Problem statement: Print the lines of the listing below verbatim from its first line through the line bearing "194 68 2105.1". Any pictures are to be omitted.

Input for this task:
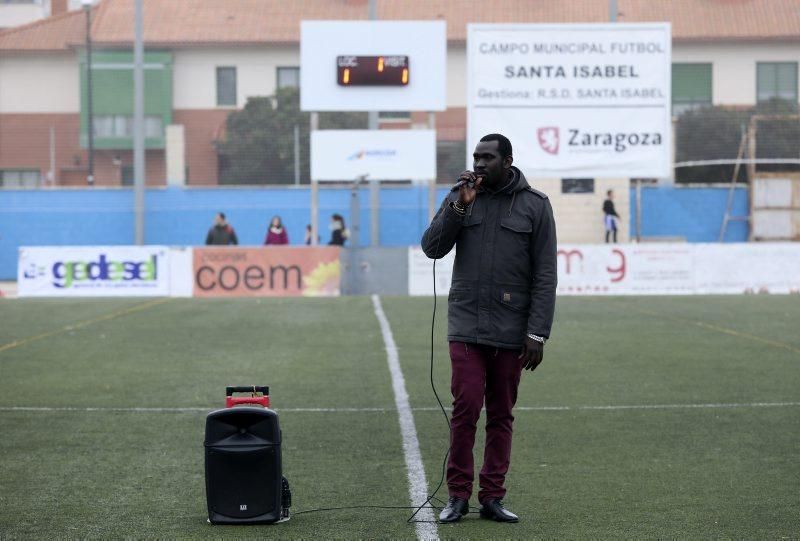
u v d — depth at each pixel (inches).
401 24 1137.4
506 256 290.8
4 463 359.9
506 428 294.8
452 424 292.5
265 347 642.2
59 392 495.2
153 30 2095.2
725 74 1998.0
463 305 292.2
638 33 1135.0
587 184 1584.6
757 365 564.7
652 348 628.4
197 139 1688.0
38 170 2119.8
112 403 468.1
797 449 376.8
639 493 319.3
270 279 1071.6
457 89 1968.5
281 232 1246.9
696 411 446.3
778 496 313.4
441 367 565.0
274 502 282.4
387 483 333.1
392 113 1948.8
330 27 1135.6
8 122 2112.5
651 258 1075.3
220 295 1074.1
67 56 2118.6
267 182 1657.2
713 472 344.8
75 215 1617.9
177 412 448.5
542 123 1143.0
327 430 413.1
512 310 291.1
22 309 855.1
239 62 2108.8
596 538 270.8
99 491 322.7
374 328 726.5
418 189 1625.2
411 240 1625.2
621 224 1583.4
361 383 518.0
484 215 293.6
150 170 2129.7
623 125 1143.0
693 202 1619.1
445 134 1847.9
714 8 2011.6
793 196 1612.9
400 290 1091.9
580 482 333.7
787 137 1640.0
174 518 291.1
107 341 667.4
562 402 468.4
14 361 589.6
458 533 276.4
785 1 2021.4
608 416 438.0
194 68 2105.1
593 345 642.2
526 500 312.7
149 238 1622.8
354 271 1094.4
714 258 1077.8
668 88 1138.0
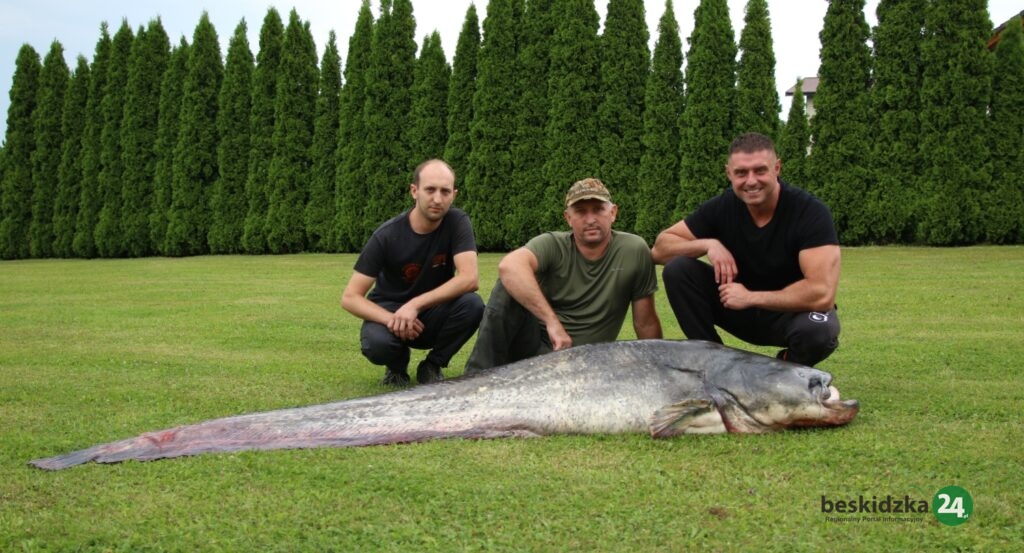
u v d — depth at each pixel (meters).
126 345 7.25
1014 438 3.67
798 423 3.91
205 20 24.06
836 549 2.52
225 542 2.63
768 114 17.19
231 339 7.63
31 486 3.18
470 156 19.62
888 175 16.23
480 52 19.50
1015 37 15.66
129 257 25.75
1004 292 9.70
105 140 26.06
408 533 2.68
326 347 7.14
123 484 3.20
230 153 23.45
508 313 5.04
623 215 18.41
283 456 3.54
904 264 13.15
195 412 4.50
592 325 5.09
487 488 3.08
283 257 21.08
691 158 17.38
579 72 18.58
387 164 21.02
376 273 5.42
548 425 3.95
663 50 17.83
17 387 5.20
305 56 22.44
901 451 3.48
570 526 2.71
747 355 4.11
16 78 28.61
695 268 5.05
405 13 21.02
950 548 2.53
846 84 16.41
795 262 4.73
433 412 3.94
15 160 28.53
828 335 4.61
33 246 28.02
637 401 3.99
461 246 5.45
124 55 26.00
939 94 15.80
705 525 2.71
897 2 16.08
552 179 18.81
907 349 6.32
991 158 15.79
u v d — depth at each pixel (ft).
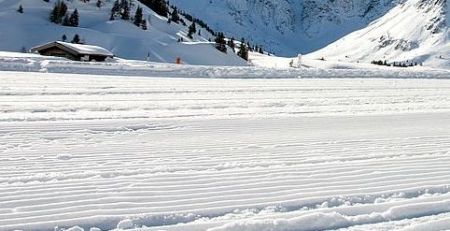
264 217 15.72
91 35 292.20
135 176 20.13
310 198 17.71
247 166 22.33
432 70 107.24
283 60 397.19
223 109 44.80
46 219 14.97
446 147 28.14
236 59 286.66
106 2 389.60
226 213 16.10
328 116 42.42
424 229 15.20
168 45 281.74
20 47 283.59
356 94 62.59
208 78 79.25
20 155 23.94
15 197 16.89
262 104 49.06
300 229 14.96
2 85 54.24
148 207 16.31
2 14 320.09
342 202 17.53
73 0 372.58
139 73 79.36
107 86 59.26
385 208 16.93
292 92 62.13
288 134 32.22
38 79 62.90
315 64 318.45
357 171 21.62
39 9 344.28
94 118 37.19
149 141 28.96
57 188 18.11
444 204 17.44
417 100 58.18
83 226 14.62
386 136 31.96
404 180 20.38
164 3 447.42
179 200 17.13
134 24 329.31
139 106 44.37
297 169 21.80
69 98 47.85
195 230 14.53
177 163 22.71
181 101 49.06
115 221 15.05
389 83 80.48
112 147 26.71
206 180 19.67
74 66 78.59
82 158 23.62
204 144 28.02
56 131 31.19
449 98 61.05
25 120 35.22
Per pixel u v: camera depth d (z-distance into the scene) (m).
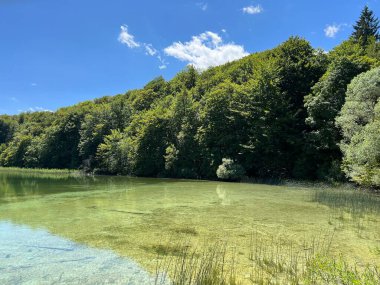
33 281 7.68
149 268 8.41
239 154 40.25
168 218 14.69
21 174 60.88
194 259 9.04
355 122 26.39
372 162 22.11
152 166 51.09
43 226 13.17
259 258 9.02
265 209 17.02
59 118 86.69
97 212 16.30
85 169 66.44
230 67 63.47
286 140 37.22
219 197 22.11
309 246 10.27
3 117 119.25
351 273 6.96
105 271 8.24
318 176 34.00
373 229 12.54
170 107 53.31
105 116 72.19
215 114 42.84
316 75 41.31
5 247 10.34
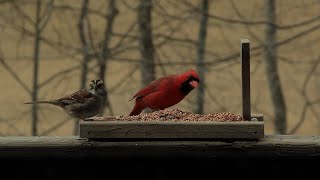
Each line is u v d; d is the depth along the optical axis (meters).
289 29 16.33
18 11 16.77
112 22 16.56
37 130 16.67
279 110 16.23
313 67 16.33
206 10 16.34
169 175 4.58
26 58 16.75
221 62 16.11
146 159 4.59
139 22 16.48
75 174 4.60
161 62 16.27
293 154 4.47
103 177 4.60
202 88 15.98
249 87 4.75
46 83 16.48
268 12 16.30
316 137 4.72
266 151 4.49
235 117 4.86
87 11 16.73
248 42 4.70
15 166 4.59
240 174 4.56
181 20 16.41
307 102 16.31
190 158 4.57
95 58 16.45
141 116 5.07
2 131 16.56
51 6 16.80
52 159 4.59
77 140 4.58
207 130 4.53
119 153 4.54
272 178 4.54
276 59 16.28
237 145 4.51
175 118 4.95
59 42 16.53
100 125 4.57
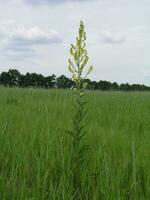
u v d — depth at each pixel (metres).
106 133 7.27
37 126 7.25
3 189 4.09
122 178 4.63
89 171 4.89
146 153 5.75
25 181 4.41
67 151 5.20
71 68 5.16
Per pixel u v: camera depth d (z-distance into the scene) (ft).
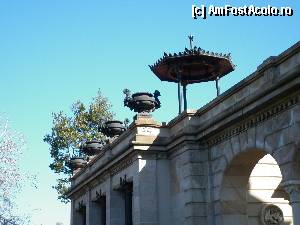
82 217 103.96
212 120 57.88
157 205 65.72
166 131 68.90
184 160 62.18
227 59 79.97
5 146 86.22
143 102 71.00
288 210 61.57
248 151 53.78
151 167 66.90
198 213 59.16
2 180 84.64
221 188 58.23
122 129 88.07
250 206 60.08
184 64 79.10
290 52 45.62
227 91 56.18
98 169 83.10
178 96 77.56
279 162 47.03
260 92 48.08
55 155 134.72
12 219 87.45
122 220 77.51
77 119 136.77
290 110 46.01
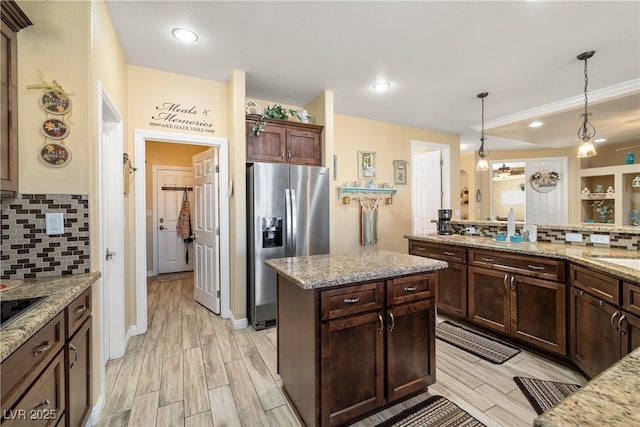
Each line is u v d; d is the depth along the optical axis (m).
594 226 2.57
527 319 2.40
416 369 1.80
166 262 5.44
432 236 3.42
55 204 1.55
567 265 2.17
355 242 4.51
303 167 3.20
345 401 1.56
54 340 1.19
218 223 3.27
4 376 0.86
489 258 2.68
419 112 4.23
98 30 1.77
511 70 2.92
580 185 5.74
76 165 1.60
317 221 3.29
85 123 1.61
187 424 1.64
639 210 5.04
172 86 2.95
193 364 2.26
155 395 1.88
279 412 1.74
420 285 1.80
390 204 4.82
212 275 3.36
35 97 1.52
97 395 1.69
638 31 2.26
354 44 2.48
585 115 2.97
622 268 1.71
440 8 2.02
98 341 1.69
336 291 1.52
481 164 3.76
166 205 5.43
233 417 1.70
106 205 2.32
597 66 2.82
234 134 2.98
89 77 1.62
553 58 2.68
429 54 2.63
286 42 2.45
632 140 5.23
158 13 2.06
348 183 4.43
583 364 2.00
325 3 1.98
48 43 1.54
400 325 1.73
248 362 2.29
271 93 3.53
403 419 1.66
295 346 1.71
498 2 1.96
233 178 3.03
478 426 1.60
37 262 1.54
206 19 2.14
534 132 4.82
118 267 2.35
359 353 1.60
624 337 1.65
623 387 0.55
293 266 1.81
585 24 2.18
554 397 1.85
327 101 3.46
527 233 2.94
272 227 3.04
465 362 2.28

Task output:
u v d — depth at each pixel (inches).
401 24 1137.4
506 256 290.8
4 463 359.9
506 428 294.8
452 424 292.5
265 347 642.2
59 392 495.2
153 30 2095.2
725 74 1998.0
463 305 292.2
638 33 1135.0
587 184 1584.6
757 365 564.7
652 348 628.4
197 139 1688.0
38 170 2119.8
112 403 468.1
797 449 376.8
639 493 319.3
270 279 1071.6
457 89 1968.5
281 232 1246.9
696 411 446.3
778 496 313.4
441 367 565.0
274 502 282.4
387 483 333.1
392 113 1948.8
330 27 1135.6
8 122 2112.5
651 258 1075.3
220 295 1074.1
67 56 2118.6
267 182 1657.2
713 472 344.8
75 215 1617.9
177 412 448.5
542 123 1143.0
327 430 413.1
512 310 291.1
22 309 855.1
239 62 2108.8
596 538 270.8
99 491 322.7
374 328 726.5
418 189 1625.2
411 240 1625.2
621 224 1583.4
361 383 518.0
484 215 293.6
150 170 2129.7
623 125 1143.0
693 202 1619.1
445 134 1847.9
714 8 2011.6
793 196 1612.9
400 290 1091.9
580 482 333.7
787 137 1640.0
174 518 291.1
107 341 667.4
562 402 468.4
14 361 589.6
458 533 276.4
785 1 2021.4
608 416 438.0
194 68 2105.1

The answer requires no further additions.